Qualcuno dovrebbe mandargli una cartolina con la frase del primo ministro norvegese dopo il disastro di Utoya: “Al male reagiremo con più democrazia e più umanità.”

Qualcuno dovrebbe ricordare al decano del giornalismo italiano che il suo quotidiano, fondato da Indro Montanelli, aveva scaricato la responsabilità di ciò che è accaduto in Norvegia sui musulmani. E lo aveva fatto proprio nel decennale della scomparsa del maestro di Vittorio Feltri.

Qualcuno dovrebbe suggerire che quando un giornalista sbaglia, dovrebbe avere la decenza di chiedere scusa, oltre che il dovere di tacere sul tema da quel momento in poi. O di ritornarci solo dopo aver attentamente studiato il caso. Ma il giornalismo italiano ha questo brutto difetto: una notizia, pur falsa, merita un titolo a nove colonne. La rettifica, talvolta, non gode neanche della dignità della semplice pubblicazione.

Qualcuno dovrebbe suggerire a Feltri di intervistare qualche ragazzo scampato alla strage, qualche genitore che ha perso il figlio per la sola colpa di essere appassionato di politica, prima di lanciarsi in analisi antropologiche.

Qualcuno dovrebbe ricordare a Feltri che la polizia norvegese non è armata e che in quella comunità non c’è tutta questa voglia da parte di menar le mani o di scaricare la responsabilità dei fallimenti dell’economia interna su presunte minacce provenienti dai flussi migratori o dall’incontro tra culture e religioni, così come fa, da tempo, la classe dirigente al Governo e i loro megafoni mediatici.

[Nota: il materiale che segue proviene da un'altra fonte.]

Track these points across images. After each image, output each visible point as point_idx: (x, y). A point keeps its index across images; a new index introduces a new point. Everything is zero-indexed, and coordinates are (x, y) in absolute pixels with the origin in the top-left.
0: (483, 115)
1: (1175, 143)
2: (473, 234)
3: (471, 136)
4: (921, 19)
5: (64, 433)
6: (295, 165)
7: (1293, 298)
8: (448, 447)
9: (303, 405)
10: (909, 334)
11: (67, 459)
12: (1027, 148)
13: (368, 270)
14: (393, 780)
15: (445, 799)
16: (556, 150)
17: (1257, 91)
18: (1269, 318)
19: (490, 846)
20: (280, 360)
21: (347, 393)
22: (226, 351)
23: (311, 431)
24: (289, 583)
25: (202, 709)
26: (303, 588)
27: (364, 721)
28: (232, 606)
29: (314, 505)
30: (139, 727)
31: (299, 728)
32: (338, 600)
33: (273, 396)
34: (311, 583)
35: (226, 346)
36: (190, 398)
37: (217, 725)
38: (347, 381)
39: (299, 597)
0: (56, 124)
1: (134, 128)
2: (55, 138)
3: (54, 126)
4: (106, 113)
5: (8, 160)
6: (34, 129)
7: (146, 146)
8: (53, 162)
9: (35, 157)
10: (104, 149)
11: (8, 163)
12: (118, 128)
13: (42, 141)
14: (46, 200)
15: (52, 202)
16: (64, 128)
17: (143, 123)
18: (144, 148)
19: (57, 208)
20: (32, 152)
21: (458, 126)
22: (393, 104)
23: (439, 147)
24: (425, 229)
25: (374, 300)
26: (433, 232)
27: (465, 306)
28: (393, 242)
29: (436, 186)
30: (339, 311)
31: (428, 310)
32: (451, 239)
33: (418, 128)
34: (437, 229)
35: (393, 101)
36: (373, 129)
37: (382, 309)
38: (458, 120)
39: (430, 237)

Qualcuno dovrebbe far fare uno sforzo di immaginazione a Feltri: cosa farebbe lui se si trovasse di fronte un uomo che gli assomiglia, magari vestito da poliziotto, che spara all’impazzata? Tenterebbe di picchiarlo? Chiederebbe alle persone accanto a lui di aggredirlo? O piuttosto si farebbe prendere dal naturale istinto (istinto, da vocabolario, vuol dire: “Comportamenti automatici, non frutto di apprendimento né di scelta personale”) di scappare, di sopravvivere?

E per chiudere, qualcuno dovrebbe chiedere a Feltri se si sarebbe attardato in analisi simili se il campeggio fosse stato animato da giovani conservatori, e a sparare fosse stato un estremista di sinistra.